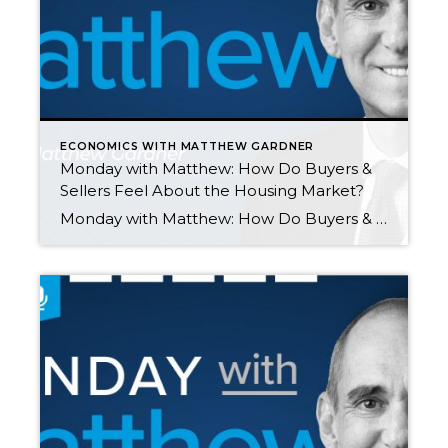
ECONOMICS WITH MATTHEW GARDNER
Monday with Matthew: How Do Buyers &
Sellers Feel About the Housing Market?
Monday with Matthew: How Do Buyers & Sellers Feel About the Housing Market? by Matthew Gardner SEPTEMBER 27, 2021 On this month’s episode of “Monday with Matthew,” Matthew analyzes the latest Home Purchase Sentiment Index survey by Fannie Mae which helps us understand how buyers and sellers are feeling about the housing market. Monday with […]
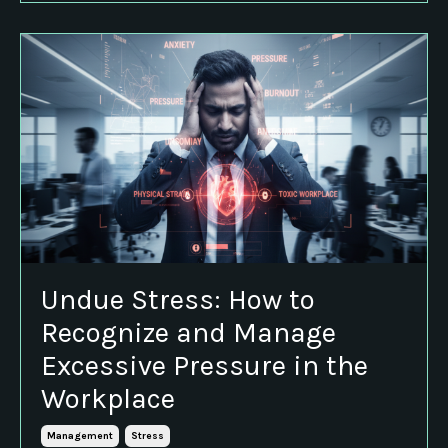
Undue Stress: How to
Recognize and Manage
Excessive Pressure in the
Workplace
Management
Stress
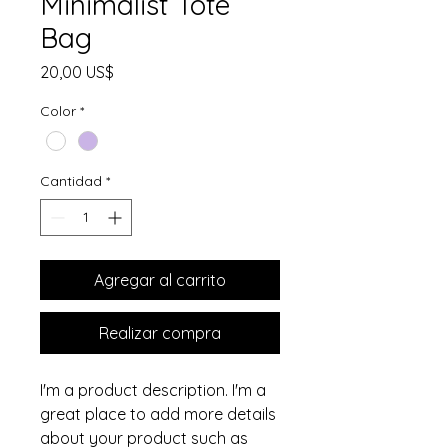
Minimalist Tote
Bag
Precio
20,00 US$
Color
*
Cantidad
*
Agregar al carrito
Realizar compra
I'm a product description. I'm a 
great place to add more details 
about your product such as 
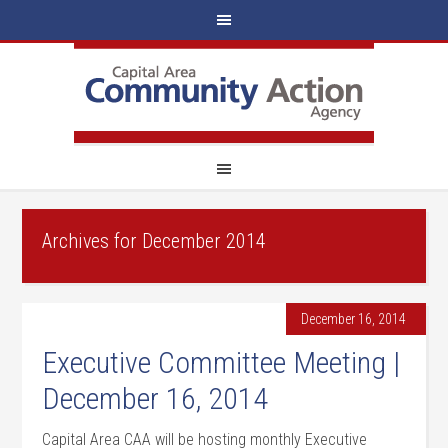
Archives for December 2014
December 16, 2014
Executive Committee Meeting |
December 16, 2014
Capital Area CAA will be hosting monthly Executive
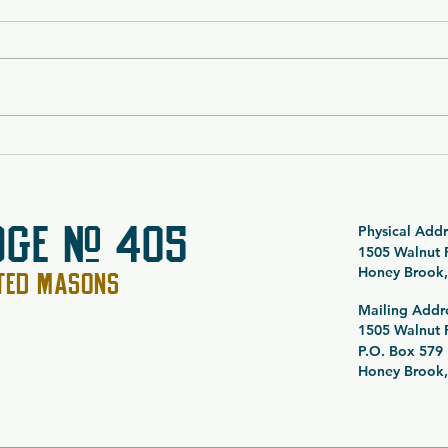
$5,000 Vacation Package
SOLD
Raffle 26-054
Noct
Spec
Raff
DGE # 405
Physical Addr
1505 Walnut
Honey Brook,
PTED MASONS
Mailing Addr
1505 Walnut
P.O. Box 579
Honey Brook,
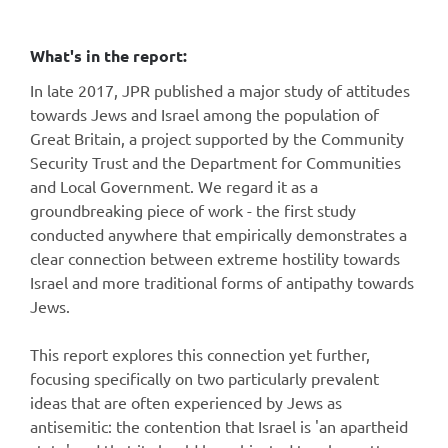
What's in the report:
In late 2017, JPR published a major study of attitudes
towards Jews and Israel among the population of
Great Britain, a project supported by the Community
Security Trust and the Department for Communities
and Local Government. We regard it as a
groundbreaking piece of work - the first study
conducted anywhere that empirically demonstrates a
clear connection between extreme hostility towards
Israel and more traditional forms of antipathy towards
Jews.
This report explores this connection yet further,
focusing specifically on two particularly prevalent
ideas that are often experienced by Jews as
antisemitic: the contention that Israel is 'an apartheid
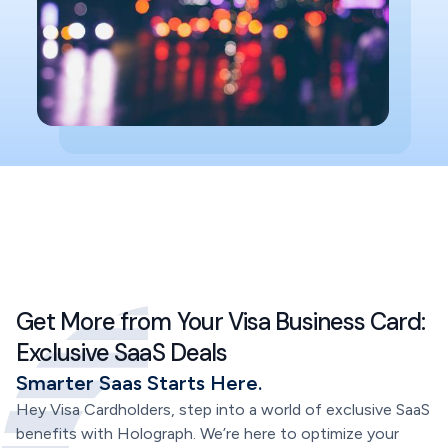
Get More from Your Visa Business Card:
Exclusive SaaS Deals
Smarter Saas Starts Here.
Hey Visa Cardholders, step into a world of exclusive SaaS
benefits with Holograph. We’re here to optimize your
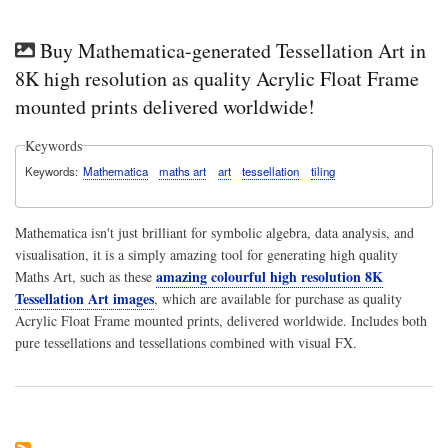
Buy Mathematica-generated Tessellation Art in
8K high resolution as quality Acrylic Float Frame
mounted prints delivered worldwide!
Keywords
Keywords
Mathematica
maths art
art
tessellation
tiling
Mathematica isn't just brilliant for symbolic algebra, data analysis, and
visualisation, it is a simply amazing tool for generating high quality
amazing colourful high resolution 8K
Maths Art, such as these
Tessellation Art images
, which are available for purchase as quality
Acrylic Float Frame mounted prints, delivered worldwide. Includes both
pure tessellations and tessellations combined with visual FX.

#### JOB ITEM
Read the entries and pick out all lines that include the word "report".

#### WRITTEN RESPONSE
What's in the report:
This report explores this connection yet further,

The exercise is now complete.